- Born: November 10, 1954 Elkhart, Indiana
- Died: September 3, 2001 (aged 46) Cass County, Michigan
- Cause of death: Shooting
- Known for: marijuana rights activist

= Tom Crosslin =

American activist

Tom Crosslin (November 10, 1954 – September 3, 2001) was a marijuana rights activist who was shot and killed on his "Rainbow Farm" by an FBI agent.

== Personal life ==
Crosslin was born in Elkhart, Indiana. Growing up he became very interested in hippy culture along with libertarian ideologies. In the early 1980s, Crosslin moved to Michigan. Crosslin was an out gay man, meeting his life partner, Rolland “Rollie” Rohm, in the early 1990s. Crosslin purchased Rainbow Farm in 1993.

== Rainbow Farm ==
Rainbow Farm was a campground run by Tom Crosslin and his life partner Rolland "Rollie" Rohm and home to two controversial festivals, HempAid on Memorial Day and Roach Roast on Labor Day.
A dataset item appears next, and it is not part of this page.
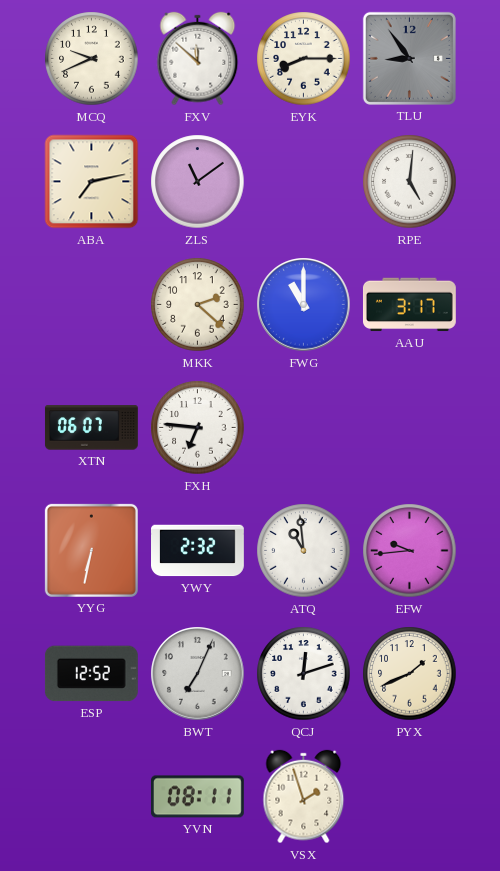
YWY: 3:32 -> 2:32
The owner of Rainbow Farm supported the "medical, spiritual, and responsible recreational uses of marijuana for a more sane and compassionate America". Rainbow Farm was the focus of an intensive investigation by Cass County prosecutor Scott Teter. The investigation eventually came to a head in early September 2001 with the burning down of all the structures on the property and the shooting deaths of both Tom Crosslin and Rolland Rohm.

== Timeline ==
- 1993: Tom Crosslin buys the property for Rainbow Farm in Vandalia, Michigan. The farm begins holding annual "hemp festivals".
- 1996: Scott Teter is elected Cass County prosecutor.
- 1999–2000: Rainbow Farm campaigns for the Personal Responsibility Amendment, a failed measure that sought to legalize private use of marijuana.
- May 2001: Crosslin and his lover, Rolland Rohm, are arrested for growing marijuana in their house. Rohm's son, Robert, is placed in foster care.
- August 2001: Crosslin and Rohm skip their court date and begin systematically setting fire to Rainbow Farm.
- September 2001: Crosslin is killed by FBI sharpshooters on September 3; Rohm is shot the next morning.

== Popular culture ==
In 2025, a film Burning Rainbow Farm based on the story was made starring Sebastian Stan and Leo Woodall.